Nuclear power would be useful in a number of different ways:

  • it would eliminate the need for hydrogen as backup for the electricity grid as it is dispatchable;
  • it can potentially provide process heat, which in a 100% renewables scenario can only be provided by green hydrogen;
  • it can be used to produce hydrogen itself.

Immediate Demands for the 19th of November

Instead of brining back online lignite coal fired plants (1300g of CO2/KWh, IPCC) we call on the German Minister of Economy, Robert Habeck and the Chancellor Olaf Scholz to instead order new fuel rods for the 3 remaining reactors: Emsland, Neckarwestheim II and Isar 2 (12g of CO2/KWh, IPCC). Westinghouse has offered to deliver them as early as March, within 6 to 12 months.  In addition, the recently shut plants of Grohnde, Brokdorf and Gundremmingen C shall be restarted as soon as possible. Fuel is to be ordered.

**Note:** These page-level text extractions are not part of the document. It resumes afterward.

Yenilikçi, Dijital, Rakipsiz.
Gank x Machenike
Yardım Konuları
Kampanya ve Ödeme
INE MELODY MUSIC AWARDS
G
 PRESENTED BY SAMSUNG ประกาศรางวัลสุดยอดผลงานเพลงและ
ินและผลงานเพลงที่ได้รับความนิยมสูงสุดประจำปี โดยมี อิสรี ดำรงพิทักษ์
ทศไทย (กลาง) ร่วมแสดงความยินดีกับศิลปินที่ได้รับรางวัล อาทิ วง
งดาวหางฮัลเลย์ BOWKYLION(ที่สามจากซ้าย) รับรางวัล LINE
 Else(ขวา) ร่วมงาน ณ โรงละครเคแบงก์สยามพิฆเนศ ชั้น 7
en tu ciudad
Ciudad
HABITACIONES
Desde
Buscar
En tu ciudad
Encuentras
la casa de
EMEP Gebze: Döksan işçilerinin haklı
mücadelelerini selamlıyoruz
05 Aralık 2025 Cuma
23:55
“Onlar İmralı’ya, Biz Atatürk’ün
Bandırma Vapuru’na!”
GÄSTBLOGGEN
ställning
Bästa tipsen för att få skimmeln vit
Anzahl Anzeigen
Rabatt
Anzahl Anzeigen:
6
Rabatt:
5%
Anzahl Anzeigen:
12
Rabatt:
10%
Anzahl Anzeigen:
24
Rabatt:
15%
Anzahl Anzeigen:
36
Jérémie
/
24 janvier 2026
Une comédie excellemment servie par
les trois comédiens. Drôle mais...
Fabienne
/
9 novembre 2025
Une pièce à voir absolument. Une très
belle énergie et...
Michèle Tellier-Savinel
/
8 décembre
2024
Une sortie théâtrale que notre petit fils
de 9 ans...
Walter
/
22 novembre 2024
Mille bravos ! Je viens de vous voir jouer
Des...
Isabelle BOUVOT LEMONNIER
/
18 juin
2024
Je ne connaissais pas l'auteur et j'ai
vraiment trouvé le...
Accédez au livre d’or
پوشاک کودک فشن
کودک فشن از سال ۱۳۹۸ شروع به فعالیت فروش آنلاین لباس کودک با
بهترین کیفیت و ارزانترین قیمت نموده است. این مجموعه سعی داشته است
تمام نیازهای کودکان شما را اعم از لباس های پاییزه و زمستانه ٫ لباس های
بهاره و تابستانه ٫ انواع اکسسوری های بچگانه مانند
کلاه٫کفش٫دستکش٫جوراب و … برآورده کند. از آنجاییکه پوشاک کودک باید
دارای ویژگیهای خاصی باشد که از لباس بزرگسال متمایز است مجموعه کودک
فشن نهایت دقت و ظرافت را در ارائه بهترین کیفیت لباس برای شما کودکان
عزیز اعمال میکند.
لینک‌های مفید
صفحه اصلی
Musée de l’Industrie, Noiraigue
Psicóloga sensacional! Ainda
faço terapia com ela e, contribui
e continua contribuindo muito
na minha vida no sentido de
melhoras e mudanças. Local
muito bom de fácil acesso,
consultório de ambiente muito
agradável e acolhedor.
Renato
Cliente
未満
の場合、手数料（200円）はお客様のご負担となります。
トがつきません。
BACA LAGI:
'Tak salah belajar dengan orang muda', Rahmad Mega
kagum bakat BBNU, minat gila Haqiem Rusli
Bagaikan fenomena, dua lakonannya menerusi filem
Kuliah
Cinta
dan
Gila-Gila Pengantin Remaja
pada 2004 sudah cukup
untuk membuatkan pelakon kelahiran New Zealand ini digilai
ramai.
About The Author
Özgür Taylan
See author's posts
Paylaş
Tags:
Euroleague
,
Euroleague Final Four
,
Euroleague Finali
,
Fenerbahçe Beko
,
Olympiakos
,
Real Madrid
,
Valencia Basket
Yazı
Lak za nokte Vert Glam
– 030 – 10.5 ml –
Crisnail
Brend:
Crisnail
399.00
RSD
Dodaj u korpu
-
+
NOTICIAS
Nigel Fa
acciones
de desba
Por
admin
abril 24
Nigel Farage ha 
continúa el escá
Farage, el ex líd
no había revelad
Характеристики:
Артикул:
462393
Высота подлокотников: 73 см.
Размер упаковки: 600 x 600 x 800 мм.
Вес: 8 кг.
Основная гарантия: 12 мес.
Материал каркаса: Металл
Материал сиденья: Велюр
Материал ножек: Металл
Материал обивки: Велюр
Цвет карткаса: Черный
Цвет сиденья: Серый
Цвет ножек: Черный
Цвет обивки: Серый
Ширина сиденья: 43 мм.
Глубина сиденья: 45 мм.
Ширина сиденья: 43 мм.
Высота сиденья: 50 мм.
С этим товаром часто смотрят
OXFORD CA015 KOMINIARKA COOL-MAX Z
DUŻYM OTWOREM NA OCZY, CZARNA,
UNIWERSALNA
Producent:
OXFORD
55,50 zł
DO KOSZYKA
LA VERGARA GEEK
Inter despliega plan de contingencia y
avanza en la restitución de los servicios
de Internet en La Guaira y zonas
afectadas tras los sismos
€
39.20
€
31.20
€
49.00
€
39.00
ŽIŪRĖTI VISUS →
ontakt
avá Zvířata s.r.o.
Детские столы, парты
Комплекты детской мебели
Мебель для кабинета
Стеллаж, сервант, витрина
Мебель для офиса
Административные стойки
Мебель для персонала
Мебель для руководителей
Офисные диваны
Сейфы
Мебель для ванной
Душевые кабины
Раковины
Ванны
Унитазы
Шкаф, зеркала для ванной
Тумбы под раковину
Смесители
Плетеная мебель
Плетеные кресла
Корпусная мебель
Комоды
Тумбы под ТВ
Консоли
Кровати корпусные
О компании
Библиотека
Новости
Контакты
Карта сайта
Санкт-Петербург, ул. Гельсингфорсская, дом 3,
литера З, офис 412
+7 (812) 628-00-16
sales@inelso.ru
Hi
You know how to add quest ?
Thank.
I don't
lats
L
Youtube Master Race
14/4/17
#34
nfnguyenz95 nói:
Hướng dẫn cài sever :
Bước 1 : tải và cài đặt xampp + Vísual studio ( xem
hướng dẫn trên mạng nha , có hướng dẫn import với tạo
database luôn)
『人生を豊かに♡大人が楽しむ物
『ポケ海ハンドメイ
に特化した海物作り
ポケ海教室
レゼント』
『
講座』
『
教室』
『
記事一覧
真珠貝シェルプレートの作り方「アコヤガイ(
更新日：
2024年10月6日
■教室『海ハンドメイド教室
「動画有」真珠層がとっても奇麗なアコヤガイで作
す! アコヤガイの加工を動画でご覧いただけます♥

Aside from the obvious benefits in terms of avoided CO2 emissions, postponing the closure and reopening of the recently shut plants would bring further benefits:

  • Less gas could be used for producing electricity, which would leave more for the industry and to keep the citizens warm. Industries that are vital to human life such as fertiliser production could partly be re-opened.
  • Pressure would be taken off the LNG-Market, where limited supply and extremely high prices have led to blackouts in countries such as Lebanon, Pakistan and Bangladesh, with devastating consequences.
  • More abundance of energy would result in lower prices, which means less money for Russia to fuel its war on Ukraine.
  • Less local pollution due to the burning of coal, a major health hazard.
  • Cancelling the closure is an act of solidarity with our European allies. As Europe is interconnected through the grid, black- and brownouts are a real possibility and decisions that the German government takes have consequences beyond the German borders.
  • More carbon credits would be available for European countries still heavily relying on coal, who need them to keep their populations warm.

The idea to increase the use of domestic lignite coal in place of nuclear, is seen as a dead end by Schmidt. “Because the combustion of any kind of hydrocarbons” (…) “leads to dangerous heating of the planet.”(…)

Whoever calls on coal to replace oil long term, should know that people in ten years time will fear their children not getting enough air. Schmidt is convinced that his horror play will soon feature prominent actors, once the apocalyptics of the club of Rome[5] have realized that.

[1] United Nations Scientific Committee to Investigate the Effects of Atomic Radiation




[5] Excerpt from 1979 on the struggles of chancellor Helmut Schmidt to get nuclear going.